Great news for the alumni of the Department of Finance and Statistics of School of Management: Yuan Ming (93 SCGY, Special Class for Gifted Youth), Yao Fang (9617), and Yu Jianfeng (9617) have been awarded multiple international prizes in the fields of Statistics and Finance.
Yuan Ming was honored by the Royal Statistical Society of UK with the Guy Medal in Bronze for his outstanding contribution regarding the issues of Statistical Inference for High-Dimensional Data, Machine Learning, and Nonparametric Estimation and Semi-parametric Estimation.
The Guy Medals were named after William Guy, the world famous physicist and statistician to mark excellent performance of statisticians of extraordinary accomplishment in the area. The Guy Medal in Bronze usually awarded young statisticians under the age of 35. Yuan was the first Chinese to won the prize.
Yuan was born in 1978. Admitted in the USTC department of SCGY of class 1993, he graduated with his master’s degree majoring in Probability and Statistics in 2000 from the SOM of USTC. He continued his education abroad with a master’s degree in Computer Science at Wisconsin-Madison in 2003, and a PhD in Statistics at the same university.

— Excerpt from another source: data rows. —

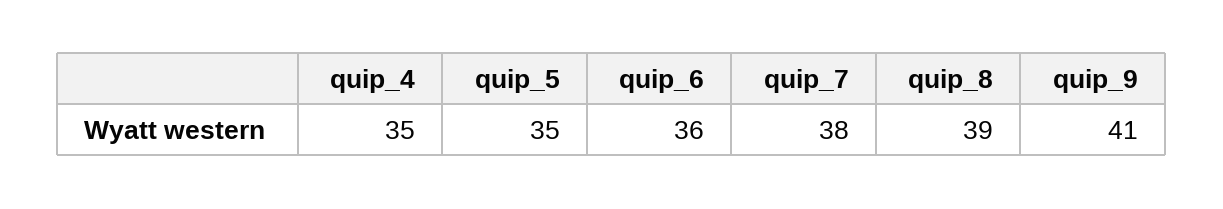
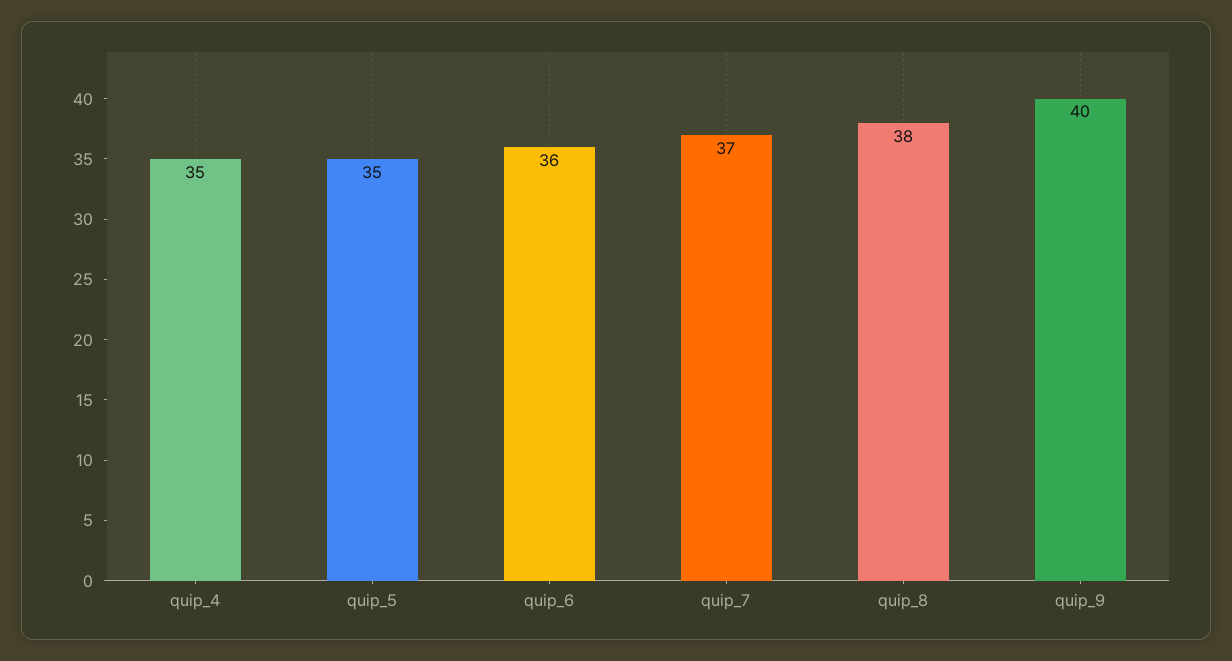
quip_7: 38 -> 37
quip_8: 39 -> 38
quip_9: 41 -> 40

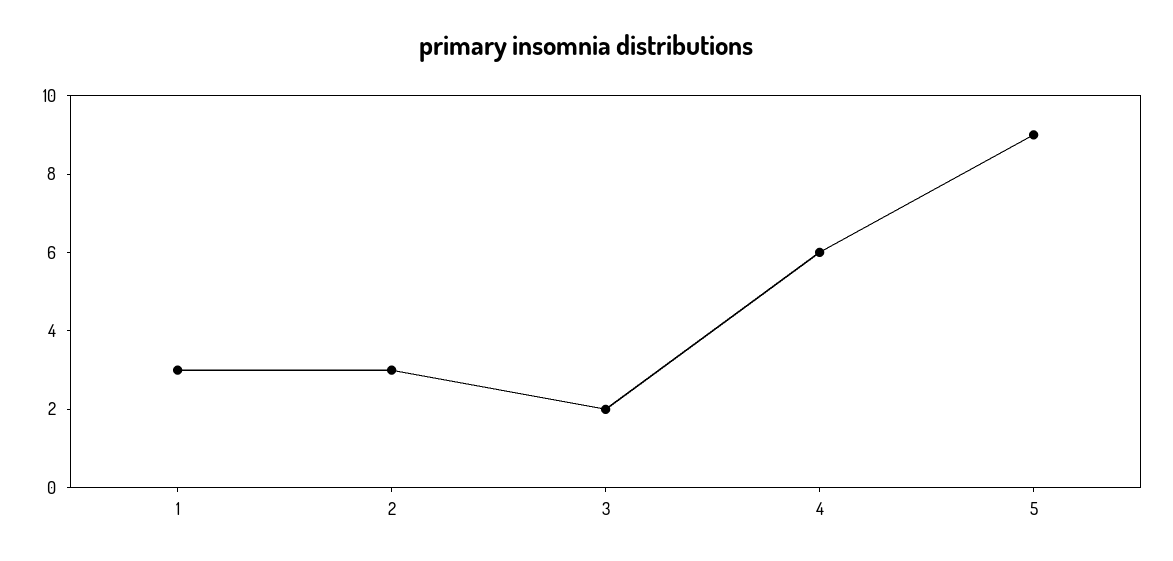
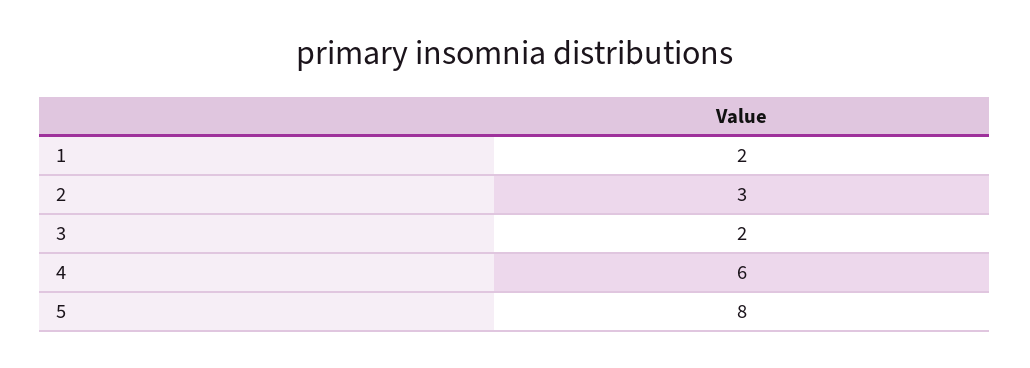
1: 3 -> 2
5: 9 -> 8

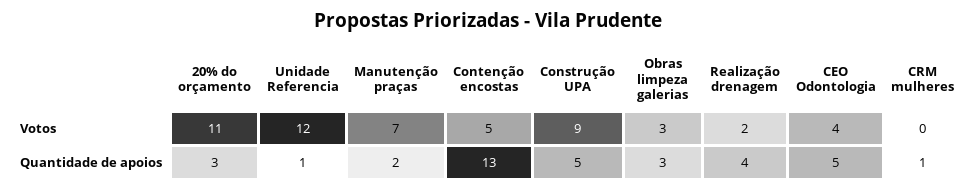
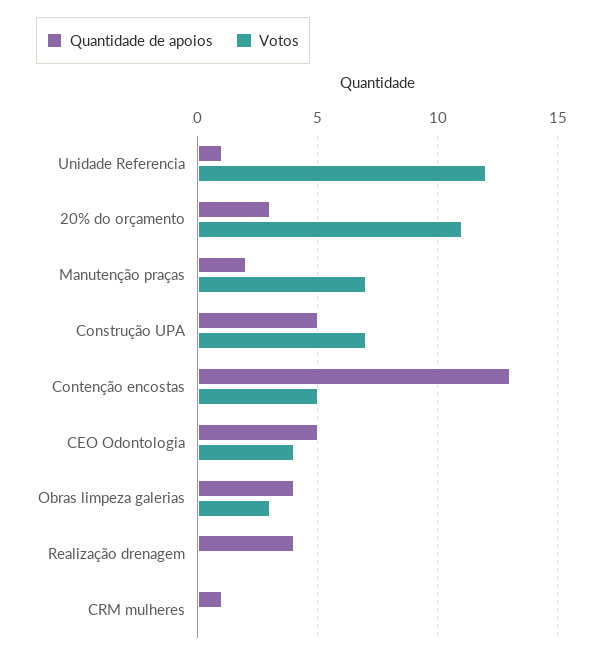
Votos, Construção UPA: 9 -> 7
Votos, Realização drenagem: 2 -> 0
Quantidade de apoios, Obras limpeza galerias: 3 -> 4

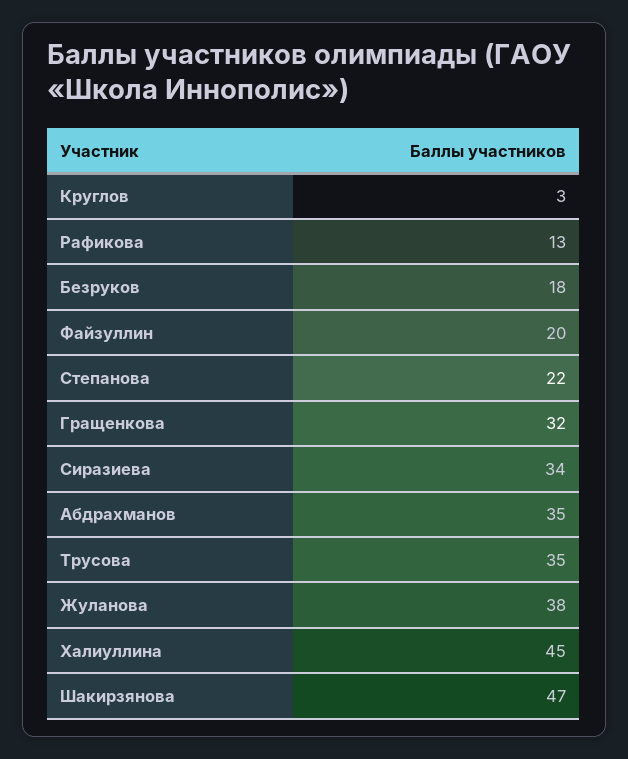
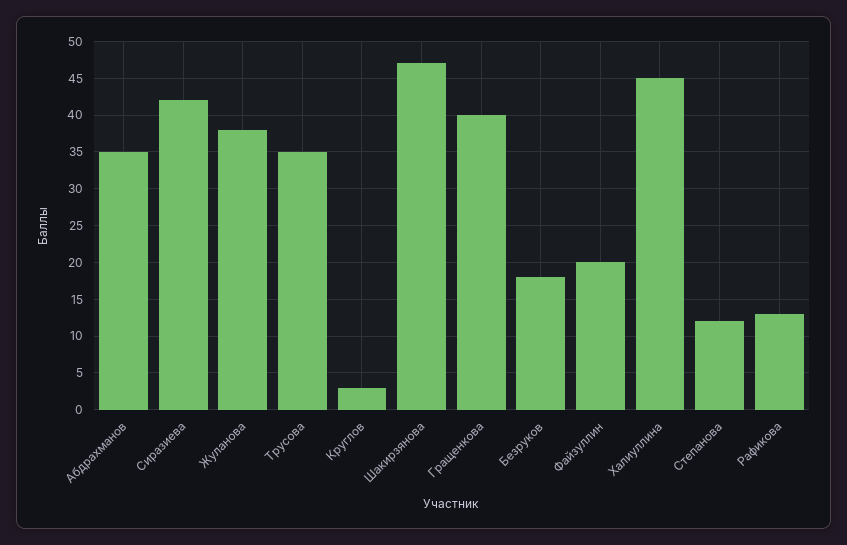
Степанова: 22 -> 12
Гращенкова: 32 -> 40
Сиразиева: 34 -> 42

He won multiple prizes such as:
Coca-Cola Junior Professorship, School of ISyE, Georgia Tech;
CAREER Award, DMS, National Science Foundation;
Distinguished Cancer Scholar, Georgia Cancer Coalition;
John van Ryzin Award, ENAR.
Yao Fang was given an award by the Statistical Society of Canada, the 2014 CRM-SSC Prize in Statistics, for his fundamental, influential, and pioneering research in area of Functional Data Analysis; his profound accomplishment in the exploration of the relation between Longitudinal Data and Functional Data; and his creative and successful application of the classic Nonparametric Estimation in FDA research.
This award is usually given to individuals with extraordinary contribution to the discipline, who graduated from their Ph.D. programs within 15 years.
Yao was born in 1978. As an alumnus of the Department of Statistics and Finance of the USTC SOM, he then furthered his education at UC Davis, and graduated with his doctoral degree in Statistics. He now works as a professor in the University of Toronto, Canada.
Yu Jianfeng was awarded the Smith Breeden first prize by the American Finance Association, for his published paper entitled Technological Growth and Asset Pricing, (joint with Nicolae Garleanu and Stavros Panageas), Journal of Finance, 67, August 2012, pp. 1265-1292.
The Smith Breeden Prize is an annual prize given to authors with the best finance research papers published in the Journal of Finance in any area other than corporate finance.
Yu had previously won many awards and multiple prizes in Finance, including:
Chicago Quantitative Alliance (CQA) Academic Competition, Third Prize, 2014;
4th Annual TCFA Best Paper Award, 2013;
Crowell Memorial Prize (Third Prize), PanAgora Asset Management, 2013;
Annual Faculty Research Award, Carlson School of Management, 2012;
Smith-Breeden Prize (First Prize), 2012;
Institute for Quantitative Research in Finance (Q-Group) Research Award, 2012;
Chicago Quantitative Alliance (CQA) Academic Competition, First Prize, 2012;
3rd Annual TCFA Best Paper Award, 2012;
Inaugural AQR Insight Award, honorable mention, 2012;
RWC Marshall Blume Prize, honorable mention, 2011.
Yu was born in 1982. He graduated from the Department of Statistics and Finance, the Class of 1996. He studied Statistics at Yale University during 2000-2003. He received his doctoral degree in Finance of The Wharton School of the University of Pennsylvania. He now is a professor in the Carlson School of Management, University of Minnesota.